Ils avaient l’art de railler sans blesser. Les idées se télescopaient sans dégâts collatéraux. Par une boutade bien sentie, on parvenait à désarçonner un adversaire. Lequel, aidé de ses proches, pouvait à son tour répliquer dans un savoureux langage. Le sens de la formule ou de la répartie tétanisait les foules des grands meetings d’alors.

Les batailles n’en furent pas moins âpres pourtant entre protagonistes à l’image du combat épique ayant opposé Senghor (BDS) à Lamine Guèye (SFIO). Ces hommes et ces femmes ont bâti autour d’eux des équipes soudées pour la conquête des suffrages. Ils ont même scellé des alliances -pas seulement politiques mais sociales aussi- qui ont résisté au temps et aux épreuves. Cela démontrait la fidélité dans le compagnonnage, conférant ainsi à ces acteurs un statut de grande singularité. Très certainement il y avait de la violence mais elle revêtait, somme toute, un caractère résiduel.

Il en est tout autrement aujourd’hui. L’invective et la parole méchante s’entremêlent. Elles traversent les luttes d’influence souterraines au point de déborder les flancs des candidats souvent très peu outillés pour discipliner ce qui se dit en leur nom. Pour tout candidat dépourvu d’ascendance sur ses troupes, ce qui guette c’est soit la danse sur un volcan ou le tourbillon en gros temps.

Le 24 février sera assurément une date décisive. Rendez-vous majeur dans le calendrier républicain, ce vote va ouvrir ou fermer des horizons pour les cinq candidats en lice. Une pression accrue commence à s’exercer sur eux. Les Khalifes Généraux des principales confréries et le Clergé catholique se sont exprimés ouvertement en faveur d’un scrutin calme et digne, invitant les protagonistes à pacifier l’espace politique. Faudra-t-il se doter d’un moral d’acier pour ramer à contre-courant des radicalismes qui s’affichent ? La raison finira-t-elle par prendre le dessus sur la passion ?

La classe politique doit se montrer à la hauteur et surtout ne pas baisser la garde. Elle est certes traversée par une division entre tenants de la ligne de continuité autour du Benno et ceux qui prônent la rupture, regroupés au sein du C25, les recalés en quelque sorte. Mais sa responsabilité est grande quant à l’issue de la prochaine présidentielle, ouverte et indécise…

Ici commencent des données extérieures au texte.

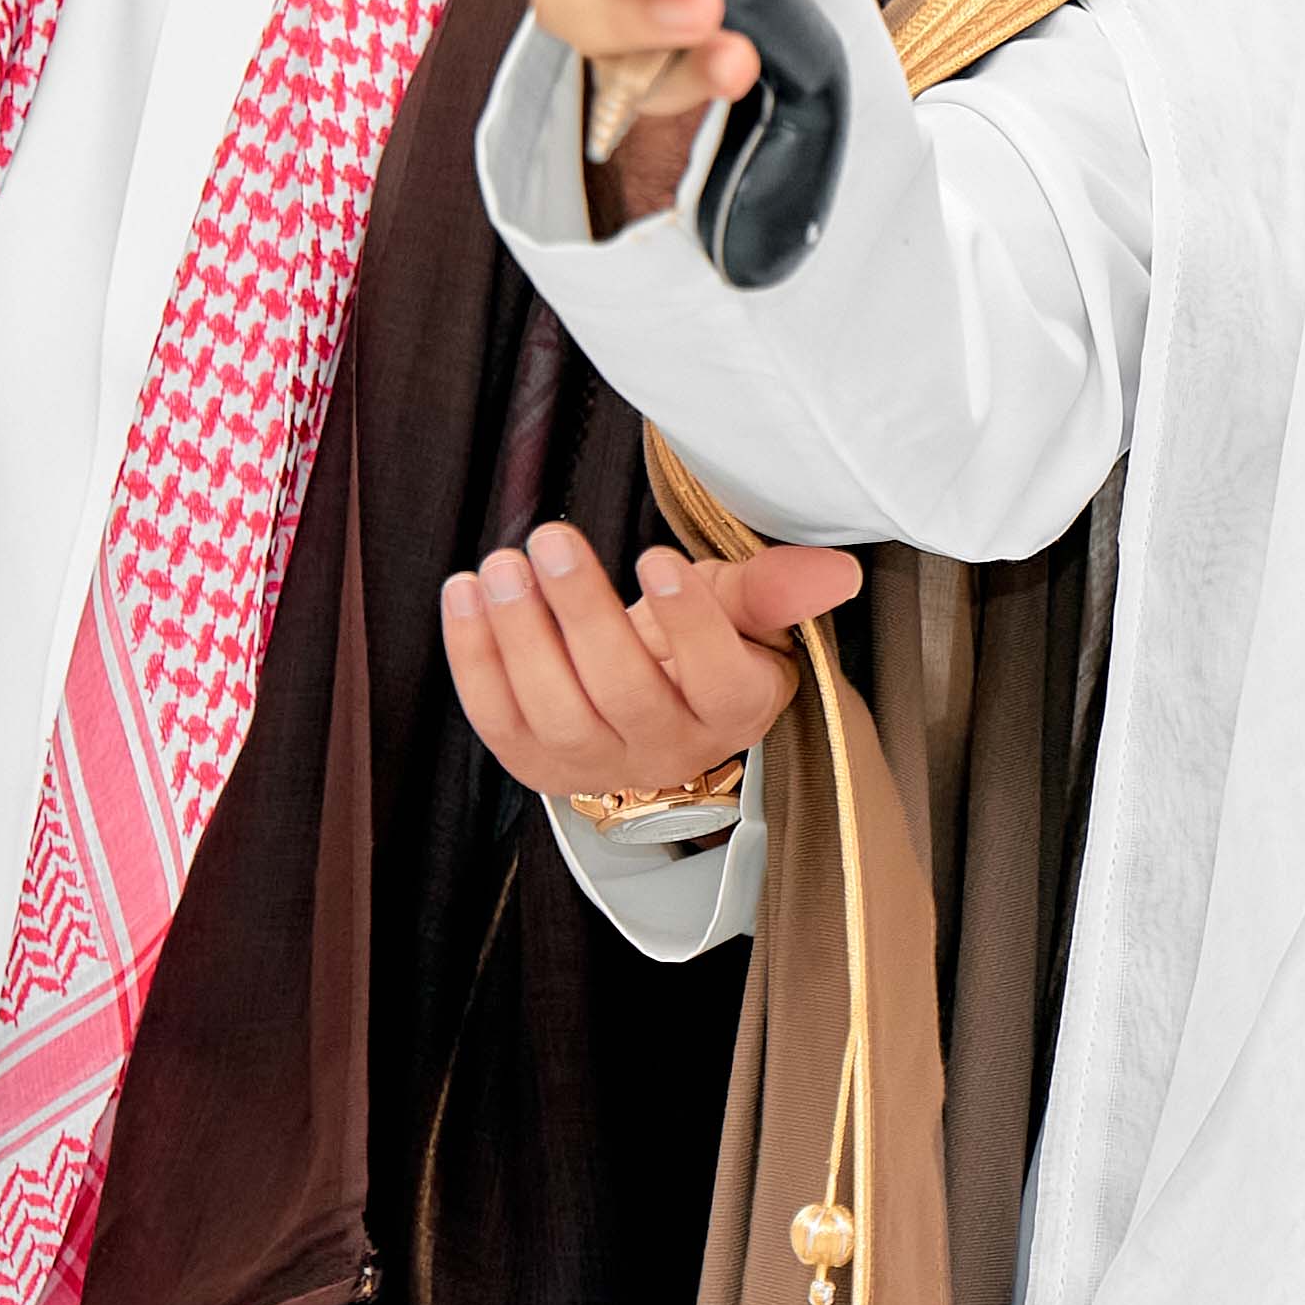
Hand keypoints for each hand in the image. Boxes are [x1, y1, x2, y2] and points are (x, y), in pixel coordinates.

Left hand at [439, 525, 860, 804]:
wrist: (647, 705)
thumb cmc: (697, 646)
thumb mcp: (742, 611)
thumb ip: (775, 589)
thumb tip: (838, 572)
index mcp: (732, 710)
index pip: (718, 678)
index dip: (687, 623)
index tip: (656, 556)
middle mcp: (666, 750)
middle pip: (623, 690)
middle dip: (584, 613)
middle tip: (554, 540)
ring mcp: (595, 765)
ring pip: (554, 708)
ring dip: (520, 633)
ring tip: (505, 564)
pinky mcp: (533, 763)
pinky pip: (495, 715)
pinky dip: (474, 653)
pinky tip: (466, 591)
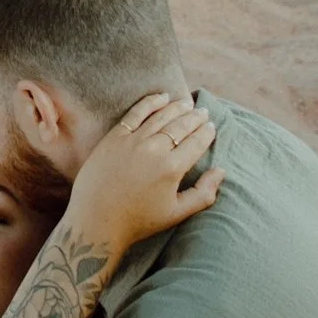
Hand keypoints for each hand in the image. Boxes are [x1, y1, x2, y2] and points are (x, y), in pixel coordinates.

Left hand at [69, 89, 220, 263]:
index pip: (196, 142)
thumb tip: (221, 171)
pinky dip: (151, 102)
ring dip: (177, 107)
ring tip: (187, 103)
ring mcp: (133, 140)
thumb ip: (203, 193)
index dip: (206, 132)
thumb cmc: (139, 220)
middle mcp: (154, 149)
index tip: (211, 126)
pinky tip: (161, 97)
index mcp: (172, 168)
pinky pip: (136, 113)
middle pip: (181, 125)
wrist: (96, 219)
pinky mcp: (114, 137)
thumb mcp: (177, 213)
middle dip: (195, 117)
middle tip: (203, 112)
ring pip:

Un nouveau moment de vérité se profile avec l’entrée imminente en campagne présidentielle des 5 candidats retenus après le filtre des parrainages. Nous avions espéré nous débarrasser de quelques entraves et nous remettre d’aplomb en voyant se réduire le nombre de candidats. Voilà que des incertitudes planent. Ils revient aux acteurs politiques de rendre notre démocratie effective.